Seth Jones scored the lone Blackhawks goal in the 2-1 loss to Utah, his first goal since “requesting a trade” about a week ago. He was also the most honest in his postgame quotes about where the Blackhawks are at this point in the season where things have not gone according to plan. Tuesday night’s loss in Salt Lake City looked to be a microcosm of those short-comings.
“We’re refusing to play simple,” Jones said following the game. “We’re the exact same team right now as we were game one. It’s pretty evident out there. We haven’t made any strides to be a better, more simple hockey team, and it shows. We don’t get a lot of wins because of that.”
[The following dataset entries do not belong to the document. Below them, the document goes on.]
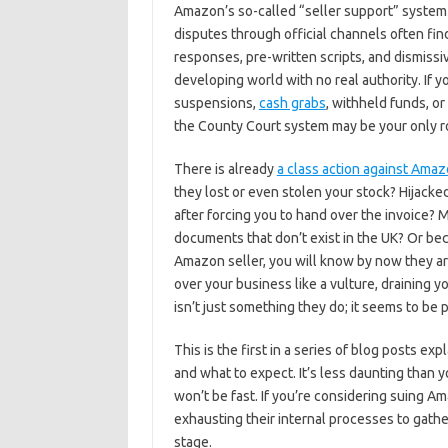
Amazon’s so-called “seller support” system 
disputes through official channels often fi
responses, pre-written scripts, and dismissi
developing world with no real authority. If
suspensions,
cash grabs
, withheld funds, or
the County Court system may be your only ro
There is already
a class action against Ama
they lost or even stolen your stock? Hijacke
after forcing you to hand over the invoice
documents that don’t exist in the UK? Or bec
Amazon seller, you will know by now they ar
over your business like a vulture, draining y
isn’t just something they do; it seems to be 
This is the first in a series of blog posts ex
and what to expect. It’s less daunting than y
won’t be fast. If you’re considering suing A
exhausting their internal processes to gather
stage.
It was a glaring problem in the loss to Utah and followed a similar theme to many of the Blackhawks losses this season where turnovers and not making the smart plays led to Chicago getting caved-in in their own defensive zone for long stretches of the game.
At 5v5, Chicago was out-chanced 69-19, out-shot 26-12, and the high-danger chances favored Utah at a 40-5 advantage. Including the numbers at all strengths, which were inflated by Utah’s five power-play opportunities, the Blackhawks were out-chanced 93-39 and scoring chances were 52-16 against Chicago.
One could live with losses coming in games where it’s the talent-gap that ultimately leads to the Blackhawks coming up short, since that is still how this team is matched-up in the NHL man-for-man against most other teams. But when losses come from lack of execution, or rather a refusal of execution from Jones’ words, that is what makes those that care about this organization, that live and breathe Blackhawks hockey, so incredibly frustrated.
Chicago deserves teams that will play with heart, no matter their talent levels. It appears this Blackhawks team, headed for their third-straight bottom-three finish in the league, has lost their heart to play for anything in the final stretch of the season. Whether it’s for themselves, their NHL livelihoods, the fans, or for each other, they need to figure out real fast what they are going to play for over these final 24 games of the season.